Documents typically required: passport, residence-permit card or D-visa, proof of address (rental contract, Cudzinecká polícia registration), rodné číslo. Slovak IBAN (SK…) is increasingly required for direct-debit utilities, salary credits and tax payments — a non-Slovak IBAN is technically acceptable under SEPA but generates friction at small employers and landlords.
The základný platobný účet (basic payment account) is a legal right under Slovak transposition of the EU Payment Accounts Directive — denied access can be challenged via the Slovak banking ombudsman.
Health insurance enrolment
Once a non-EU resident starts regular Slovak employment, the employer registers them with the public health insurer they choose — VšZP, Dôvera or Union. Coverage starts on the date of employment, and the commercial-foreigners insurance can be cancelled (subject to its contract terms; not all providers refund prorated). The employer also registers the employee with Sociálna poisťovňa for social insurance.
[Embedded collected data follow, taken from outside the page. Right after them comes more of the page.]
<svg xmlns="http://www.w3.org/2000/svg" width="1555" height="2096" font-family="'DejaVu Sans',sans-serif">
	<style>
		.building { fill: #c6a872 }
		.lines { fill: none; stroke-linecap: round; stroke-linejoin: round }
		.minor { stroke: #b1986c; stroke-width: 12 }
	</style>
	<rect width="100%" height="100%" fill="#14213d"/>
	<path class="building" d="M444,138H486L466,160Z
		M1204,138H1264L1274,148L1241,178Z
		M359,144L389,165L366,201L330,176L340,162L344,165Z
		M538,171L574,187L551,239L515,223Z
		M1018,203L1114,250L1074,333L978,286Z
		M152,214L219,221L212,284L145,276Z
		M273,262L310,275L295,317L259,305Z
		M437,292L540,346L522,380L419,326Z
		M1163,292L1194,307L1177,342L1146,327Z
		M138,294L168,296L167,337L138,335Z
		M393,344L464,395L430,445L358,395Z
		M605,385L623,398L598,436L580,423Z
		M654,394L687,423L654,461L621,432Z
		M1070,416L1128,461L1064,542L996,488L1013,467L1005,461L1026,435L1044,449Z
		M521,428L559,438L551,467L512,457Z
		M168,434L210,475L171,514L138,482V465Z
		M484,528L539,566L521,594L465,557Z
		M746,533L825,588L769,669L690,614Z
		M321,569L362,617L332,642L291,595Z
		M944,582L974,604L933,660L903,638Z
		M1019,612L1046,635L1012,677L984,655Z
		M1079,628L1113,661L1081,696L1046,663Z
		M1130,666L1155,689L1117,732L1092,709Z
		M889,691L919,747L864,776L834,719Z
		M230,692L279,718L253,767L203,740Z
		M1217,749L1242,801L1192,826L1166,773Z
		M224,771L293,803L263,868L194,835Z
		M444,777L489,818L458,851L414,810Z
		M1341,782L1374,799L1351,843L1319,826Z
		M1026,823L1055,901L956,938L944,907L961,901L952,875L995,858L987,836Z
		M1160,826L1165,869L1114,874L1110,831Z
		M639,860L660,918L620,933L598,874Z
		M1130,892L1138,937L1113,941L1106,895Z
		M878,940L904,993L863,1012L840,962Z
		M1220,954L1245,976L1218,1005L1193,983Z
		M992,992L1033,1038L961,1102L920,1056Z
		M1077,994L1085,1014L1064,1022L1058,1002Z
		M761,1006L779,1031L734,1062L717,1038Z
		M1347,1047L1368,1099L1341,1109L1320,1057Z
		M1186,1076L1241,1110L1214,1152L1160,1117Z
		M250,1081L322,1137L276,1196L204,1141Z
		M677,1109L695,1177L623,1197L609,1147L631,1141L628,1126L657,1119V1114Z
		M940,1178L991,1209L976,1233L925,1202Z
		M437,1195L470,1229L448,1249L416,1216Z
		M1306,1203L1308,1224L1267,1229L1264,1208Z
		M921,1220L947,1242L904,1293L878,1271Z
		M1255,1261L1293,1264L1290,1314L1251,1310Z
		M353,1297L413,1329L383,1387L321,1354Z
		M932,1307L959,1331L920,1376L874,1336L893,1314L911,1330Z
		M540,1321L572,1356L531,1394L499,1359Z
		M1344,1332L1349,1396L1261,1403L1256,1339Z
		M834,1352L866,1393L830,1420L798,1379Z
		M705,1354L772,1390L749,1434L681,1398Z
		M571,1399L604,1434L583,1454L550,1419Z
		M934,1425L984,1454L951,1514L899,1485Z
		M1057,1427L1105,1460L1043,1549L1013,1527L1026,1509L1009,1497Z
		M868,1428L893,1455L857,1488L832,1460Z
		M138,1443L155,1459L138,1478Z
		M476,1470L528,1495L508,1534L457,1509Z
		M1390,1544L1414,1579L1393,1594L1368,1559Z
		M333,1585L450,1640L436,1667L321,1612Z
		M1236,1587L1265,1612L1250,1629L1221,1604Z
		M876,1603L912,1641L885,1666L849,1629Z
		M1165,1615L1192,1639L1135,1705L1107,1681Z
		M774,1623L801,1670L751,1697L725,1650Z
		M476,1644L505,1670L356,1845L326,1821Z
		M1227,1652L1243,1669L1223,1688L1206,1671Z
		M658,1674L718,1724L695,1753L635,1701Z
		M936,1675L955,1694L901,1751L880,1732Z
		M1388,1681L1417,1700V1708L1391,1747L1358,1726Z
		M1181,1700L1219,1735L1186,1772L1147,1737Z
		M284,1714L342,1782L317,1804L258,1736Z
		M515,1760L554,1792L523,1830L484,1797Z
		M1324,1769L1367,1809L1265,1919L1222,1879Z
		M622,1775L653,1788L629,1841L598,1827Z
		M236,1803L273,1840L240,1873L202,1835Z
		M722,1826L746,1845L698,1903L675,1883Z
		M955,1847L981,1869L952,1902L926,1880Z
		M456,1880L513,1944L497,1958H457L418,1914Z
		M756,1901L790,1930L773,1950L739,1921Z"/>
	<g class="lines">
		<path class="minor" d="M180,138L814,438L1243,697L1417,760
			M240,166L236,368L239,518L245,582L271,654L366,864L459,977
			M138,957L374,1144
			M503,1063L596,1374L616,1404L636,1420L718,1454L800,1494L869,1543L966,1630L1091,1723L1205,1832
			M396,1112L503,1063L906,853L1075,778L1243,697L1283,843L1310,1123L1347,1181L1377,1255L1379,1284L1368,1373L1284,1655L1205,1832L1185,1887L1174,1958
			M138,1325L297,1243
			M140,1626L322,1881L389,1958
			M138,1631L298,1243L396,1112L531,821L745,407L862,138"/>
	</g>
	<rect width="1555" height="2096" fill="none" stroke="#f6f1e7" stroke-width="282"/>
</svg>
Self-employed non-EU residents (živnostníci) register themselves with the public insurer within 8 days of starting the trade licence and pay monthly minimum contributions independently. Until either employment or self-employment begins, non-EU residents continue on commercial insurance — public enrolment does not open just by virtue of holding a long-term visa or residence permit alone.
Mobile phone, address and SIM
Slovak mobile market: Slovak Telekom (T-Mobile / Telekom brand), Orange Slovensko, O2 Slovakia, 4ka. Prepaid SIMs sold without contract at small kiosks, supermarkets and operator shops; activation requires passport. Contract plans (paušál) require Slovak address proof and rodné číslo, often direct-debit from a Slovak bank account. Plans typically from €10–€30/month with EU roaming included by law.
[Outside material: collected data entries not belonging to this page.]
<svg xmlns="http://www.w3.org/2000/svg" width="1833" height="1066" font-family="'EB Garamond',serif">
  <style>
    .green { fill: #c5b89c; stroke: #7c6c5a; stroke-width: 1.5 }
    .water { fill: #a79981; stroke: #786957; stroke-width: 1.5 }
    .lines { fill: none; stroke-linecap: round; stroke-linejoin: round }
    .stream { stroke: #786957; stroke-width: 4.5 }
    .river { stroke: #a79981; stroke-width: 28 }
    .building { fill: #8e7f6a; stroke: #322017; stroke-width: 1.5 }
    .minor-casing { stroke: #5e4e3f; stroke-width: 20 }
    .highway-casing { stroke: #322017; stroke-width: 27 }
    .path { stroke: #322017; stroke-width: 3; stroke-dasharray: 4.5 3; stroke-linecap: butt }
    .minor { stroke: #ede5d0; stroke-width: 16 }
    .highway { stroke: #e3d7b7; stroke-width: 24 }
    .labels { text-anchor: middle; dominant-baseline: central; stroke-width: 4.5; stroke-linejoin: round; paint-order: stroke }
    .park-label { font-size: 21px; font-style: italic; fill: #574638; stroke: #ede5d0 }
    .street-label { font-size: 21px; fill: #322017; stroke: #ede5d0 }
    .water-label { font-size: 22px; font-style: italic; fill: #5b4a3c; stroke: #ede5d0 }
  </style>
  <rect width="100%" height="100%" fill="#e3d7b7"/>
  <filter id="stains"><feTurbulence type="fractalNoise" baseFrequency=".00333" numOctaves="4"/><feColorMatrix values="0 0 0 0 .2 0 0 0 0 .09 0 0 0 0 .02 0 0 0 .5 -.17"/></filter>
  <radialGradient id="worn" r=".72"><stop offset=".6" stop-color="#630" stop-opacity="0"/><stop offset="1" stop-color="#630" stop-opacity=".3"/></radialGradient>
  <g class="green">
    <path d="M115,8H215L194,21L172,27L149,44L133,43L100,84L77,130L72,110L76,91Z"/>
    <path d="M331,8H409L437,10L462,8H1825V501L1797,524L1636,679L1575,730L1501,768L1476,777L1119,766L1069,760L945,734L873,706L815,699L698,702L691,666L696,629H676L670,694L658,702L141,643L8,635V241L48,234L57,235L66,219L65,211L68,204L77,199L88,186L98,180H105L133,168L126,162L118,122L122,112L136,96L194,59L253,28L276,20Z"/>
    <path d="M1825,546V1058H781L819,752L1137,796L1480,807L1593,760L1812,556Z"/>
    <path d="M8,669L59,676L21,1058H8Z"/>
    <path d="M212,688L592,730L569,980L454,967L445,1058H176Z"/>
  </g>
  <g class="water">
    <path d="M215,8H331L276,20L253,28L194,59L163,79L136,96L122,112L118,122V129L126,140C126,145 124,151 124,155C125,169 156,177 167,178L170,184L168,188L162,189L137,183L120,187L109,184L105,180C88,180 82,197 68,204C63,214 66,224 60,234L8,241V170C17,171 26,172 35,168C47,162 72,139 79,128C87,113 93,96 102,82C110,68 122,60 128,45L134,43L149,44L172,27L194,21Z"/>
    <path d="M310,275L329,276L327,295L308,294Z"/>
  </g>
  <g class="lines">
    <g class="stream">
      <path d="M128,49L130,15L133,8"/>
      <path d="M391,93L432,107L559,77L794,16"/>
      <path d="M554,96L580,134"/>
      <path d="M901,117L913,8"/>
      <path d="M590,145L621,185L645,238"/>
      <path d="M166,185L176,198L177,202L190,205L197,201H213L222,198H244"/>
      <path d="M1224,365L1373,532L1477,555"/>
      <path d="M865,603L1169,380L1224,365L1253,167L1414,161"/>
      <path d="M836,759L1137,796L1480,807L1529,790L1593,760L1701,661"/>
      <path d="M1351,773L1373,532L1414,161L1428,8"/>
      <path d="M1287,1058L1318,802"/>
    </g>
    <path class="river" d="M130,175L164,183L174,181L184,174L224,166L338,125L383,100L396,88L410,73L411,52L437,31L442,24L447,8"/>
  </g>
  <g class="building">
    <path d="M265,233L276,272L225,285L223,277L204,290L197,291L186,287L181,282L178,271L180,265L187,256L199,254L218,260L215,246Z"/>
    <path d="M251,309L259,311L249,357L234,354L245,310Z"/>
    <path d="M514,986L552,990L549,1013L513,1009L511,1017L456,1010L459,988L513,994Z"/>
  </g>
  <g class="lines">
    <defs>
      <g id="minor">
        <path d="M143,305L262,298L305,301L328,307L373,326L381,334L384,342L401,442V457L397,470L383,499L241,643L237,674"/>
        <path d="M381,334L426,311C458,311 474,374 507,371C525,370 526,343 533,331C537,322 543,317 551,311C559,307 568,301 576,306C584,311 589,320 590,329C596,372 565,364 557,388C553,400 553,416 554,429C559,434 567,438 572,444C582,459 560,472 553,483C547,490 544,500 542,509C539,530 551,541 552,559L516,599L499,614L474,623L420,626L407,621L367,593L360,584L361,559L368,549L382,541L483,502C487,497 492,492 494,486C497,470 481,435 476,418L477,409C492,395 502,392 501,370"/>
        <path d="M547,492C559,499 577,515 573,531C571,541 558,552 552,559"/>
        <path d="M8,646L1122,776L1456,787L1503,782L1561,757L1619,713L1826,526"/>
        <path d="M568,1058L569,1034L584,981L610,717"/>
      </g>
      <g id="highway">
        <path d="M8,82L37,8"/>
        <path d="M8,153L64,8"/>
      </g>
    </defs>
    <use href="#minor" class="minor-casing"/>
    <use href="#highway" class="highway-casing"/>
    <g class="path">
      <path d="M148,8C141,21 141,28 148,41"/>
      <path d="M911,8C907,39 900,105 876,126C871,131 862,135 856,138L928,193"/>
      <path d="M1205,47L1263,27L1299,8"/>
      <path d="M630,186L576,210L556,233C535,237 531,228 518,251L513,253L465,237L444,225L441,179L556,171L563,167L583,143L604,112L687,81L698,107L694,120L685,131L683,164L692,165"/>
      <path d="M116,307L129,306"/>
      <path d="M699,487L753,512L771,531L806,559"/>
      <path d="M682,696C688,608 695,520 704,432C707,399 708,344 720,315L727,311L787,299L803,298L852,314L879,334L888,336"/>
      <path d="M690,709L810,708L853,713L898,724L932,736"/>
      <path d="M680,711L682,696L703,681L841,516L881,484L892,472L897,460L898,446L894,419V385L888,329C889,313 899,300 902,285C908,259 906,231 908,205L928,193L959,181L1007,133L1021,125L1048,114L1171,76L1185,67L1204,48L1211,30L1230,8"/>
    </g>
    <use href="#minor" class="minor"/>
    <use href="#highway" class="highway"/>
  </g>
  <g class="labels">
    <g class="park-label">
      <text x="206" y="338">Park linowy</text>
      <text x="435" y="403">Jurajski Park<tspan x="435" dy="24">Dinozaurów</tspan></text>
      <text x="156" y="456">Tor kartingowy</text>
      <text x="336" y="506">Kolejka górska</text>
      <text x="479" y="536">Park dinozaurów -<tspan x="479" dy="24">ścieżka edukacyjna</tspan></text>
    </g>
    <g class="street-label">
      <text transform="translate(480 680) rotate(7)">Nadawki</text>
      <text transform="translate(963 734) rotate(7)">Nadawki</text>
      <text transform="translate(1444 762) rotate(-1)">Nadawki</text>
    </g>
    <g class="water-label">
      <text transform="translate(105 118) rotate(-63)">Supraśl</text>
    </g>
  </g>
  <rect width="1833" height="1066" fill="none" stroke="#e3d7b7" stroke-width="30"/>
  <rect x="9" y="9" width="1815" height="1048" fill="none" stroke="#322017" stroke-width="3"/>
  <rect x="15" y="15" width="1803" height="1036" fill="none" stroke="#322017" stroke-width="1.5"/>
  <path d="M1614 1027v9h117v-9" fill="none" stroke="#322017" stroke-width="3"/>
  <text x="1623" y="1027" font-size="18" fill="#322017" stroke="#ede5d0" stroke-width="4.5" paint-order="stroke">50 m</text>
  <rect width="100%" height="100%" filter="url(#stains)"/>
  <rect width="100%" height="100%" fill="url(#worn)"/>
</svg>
Address changes for non-EU residents must be reported to the Cudzinecká polícia within 5 working days; for permanent-residence holders and citizens, address changes are registered at the Obecný úrad of the new municipality.
- Migrant Information Centre IOM (MIC IOM) — IOM's government-funded service in Bratislava and Košice, offering free legal counselling, social information and help with Cudzinecká polícia procedures in multiple languages including English, Russian, Arabic, Vietnamese and Ukrainian
- Liga za ľudské práva — human-rights NGO with strong migration practice
- Mareena — civil-society organisation focused on migrant integration
- slovensko.sk help desk — for digital-administration issues with the eID
- University international offices — for student migrants, the institution's international office is typically the most efficient single point of contact
slovensko.sk activation
The Slovak e-government portal at slovensko.sk unifies access to Daňový úrad (tax), Sociálna poisťovňa (social insurance), Register obyvateľov, criminal-record extracts, vehicle and property registers and most municipal services. Non-citizens with residence permits can activate the eID functionality of the residence-permit card at the Cudzinecká polícia at the time of biometric capture (or later separately).
Practical setup:
- Card reader (USB, around €10–€20) — sold by Slovak Post and electronics retailers
- eID klient software, installed from slovensko.sk — multi-platform (Windows, macOS, Linux)
- PIN/PUK envelope received with the residence-permit card
Once active, the eID enables digital signature for legally binding documents, online tax filings and direct interactions with all listed authorities. The friction is concentrated in the first activation; once over that threshold, slovensko.sk is widely used.